PEPIN Charles

Si le philosophe est celui qui doute, peut-il avoir des convictions ?

— Belle question qui laisse entendre combien une conviction peut être rigide, sourde à la complexité du monde autant qu’à l’objection d’autrui. Socrate n’avait pas de convictions, mais il ne savait qu’une chose : qu’il ne savait rien. Les sceptiques de l’Antiquité étaient peut-être les plus «philosophes» de tous puisqu’ils estimaient qu’à tout argument il était possible d’opposer un argument contraire — la sagesse était alors de suspendre son jugement, ce qui n’empêchait nullement de contempler le mirage des apparences.

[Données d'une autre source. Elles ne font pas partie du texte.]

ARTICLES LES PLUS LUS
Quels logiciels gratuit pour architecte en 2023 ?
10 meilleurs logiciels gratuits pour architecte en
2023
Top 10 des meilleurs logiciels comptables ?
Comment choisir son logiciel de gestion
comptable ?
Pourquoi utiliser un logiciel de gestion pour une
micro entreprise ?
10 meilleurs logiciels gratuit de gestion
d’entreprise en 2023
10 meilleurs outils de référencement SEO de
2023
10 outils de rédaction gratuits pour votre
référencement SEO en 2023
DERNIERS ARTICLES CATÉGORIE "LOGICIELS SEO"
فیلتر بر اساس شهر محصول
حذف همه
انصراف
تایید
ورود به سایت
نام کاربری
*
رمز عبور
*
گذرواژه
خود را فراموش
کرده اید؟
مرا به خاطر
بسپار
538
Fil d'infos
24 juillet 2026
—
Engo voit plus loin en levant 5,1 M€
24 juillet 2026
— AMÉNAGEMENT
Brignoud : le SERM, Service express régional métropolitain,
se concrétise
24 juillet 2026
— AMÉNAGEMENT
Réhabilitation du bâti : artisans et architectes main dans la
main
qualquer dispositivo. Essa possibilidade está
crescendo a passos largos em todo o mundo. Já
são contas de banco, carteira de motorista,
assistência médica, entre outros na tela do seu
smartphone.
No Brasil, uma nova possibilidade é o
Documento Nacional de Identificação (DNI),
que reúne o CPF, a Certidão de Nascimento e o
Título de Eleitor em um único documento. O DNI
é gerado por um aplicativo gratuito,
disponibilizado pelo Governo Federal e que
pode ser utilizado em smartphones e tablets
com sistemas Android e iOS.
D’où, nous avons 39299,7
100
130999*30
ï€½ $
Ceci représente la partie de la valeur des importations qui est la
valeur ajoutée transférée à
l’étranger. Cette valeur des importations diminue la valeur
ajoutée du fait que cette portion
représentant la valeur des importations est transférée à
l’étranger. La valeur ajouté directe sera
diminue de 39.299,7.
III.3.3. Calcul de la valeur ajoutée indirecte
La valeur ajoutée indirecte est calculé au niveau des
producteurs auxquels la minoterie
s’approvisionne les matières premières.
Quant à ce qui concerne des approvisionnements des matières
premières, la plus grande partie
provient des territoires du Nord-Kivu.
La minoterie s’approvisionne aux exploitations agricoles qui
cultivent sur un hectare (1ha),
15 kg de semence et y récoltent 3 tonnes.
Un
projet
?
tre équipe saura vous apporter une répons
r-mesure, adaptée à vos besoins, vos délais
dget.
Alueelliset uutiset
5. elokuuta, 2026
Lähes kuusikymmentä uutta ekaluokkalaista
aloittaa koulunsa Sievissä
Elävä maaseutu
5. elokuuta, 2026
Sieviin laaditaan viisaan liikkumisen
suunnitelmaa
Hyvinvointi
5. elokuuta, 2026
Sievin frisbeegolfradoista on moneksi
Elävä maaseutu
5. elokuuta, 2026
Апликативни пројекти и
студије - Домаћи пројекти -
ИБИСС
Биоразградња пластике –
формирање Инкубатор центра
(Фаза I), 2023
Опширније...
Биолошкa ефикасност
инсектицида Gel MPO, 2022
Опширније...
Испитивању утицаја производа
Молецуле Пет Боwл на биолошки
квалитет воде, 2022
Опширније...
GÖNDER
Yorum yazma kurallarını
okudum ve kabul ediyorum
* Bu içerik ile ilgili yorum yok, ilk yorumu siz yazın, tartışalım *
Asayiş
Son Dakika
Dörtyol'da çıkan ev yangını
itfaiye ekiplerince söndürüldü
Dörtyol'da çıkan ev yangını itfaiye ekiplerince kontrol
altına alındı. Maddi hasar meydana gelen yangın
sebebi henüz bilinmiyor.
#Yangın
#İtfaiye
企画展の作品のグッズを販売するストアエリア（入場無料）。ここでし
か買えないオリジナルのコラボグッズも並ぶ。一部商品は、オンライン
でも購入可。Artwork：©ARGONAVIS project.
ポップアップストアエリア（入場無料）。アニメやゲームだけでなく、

«Le contraire de la vérité, ce n’est pas le mensonge, c’est la conviction», conclura Nietzsche en franchissant un palier supplémentaire : devant le réel immense, ouvert à l’infini des représentations, la conviction ne peut être qu’une crispation, un effort ridicule et vain pour figer le mouvement de la vie. Radicalisons entre le soupçon : être convaincu n’est-ce pas toujours être en train de «se convaincre» ? Etre convaincu, n’est-ce pas toujours «vouloir» l’être pour trouver enfin le repos, ne plus avoir à supporter l’épreuve du doute ? La conviction, surtout lorsqu’elle est conviction du Bien, porte de plus en elle la possibilité de la violence : difficile, lorsque je suis convaincu, de supporter que l’autre persiste à ne pas entendre la vérité. Tous les crimes de masse ont été perpétrés au nom de convictions. Aucun véritable sceptique n’a jamais tué personne. Mais c’est aussi, bien sûr, au nom de convictions que les hommes déplacent les montagnes, entrent en résistance, ou luttent contre le mal. Alors ? Il y aurait des convictions meilleures que d’autres ? Faudrait-il attendre le jugement rétrospectif de l’Histoire pour décider de la valeur de ses convictions ? Une chose est sûre : confrontés à nos convictions, nous pouvons lutter contre la crispation en interrogeant leurs origines, sociales comme psychiques. Ma conviction est-elle vraiment la mienne ? N’est-elle pas d’abord celle de mon milieu social, de mon époque, de ceux qui m’ont appris à voir le monde ainsi ? Plus encore, qu’est-ce qui se joue dans ma conviction ? Ne suis-je pas, en son cœur, essentiellement attaché à une certaine image de moi-même ? Commençons donc par débattre avec nos convictions : c’est un bon point de départ pour débattre avec les autres.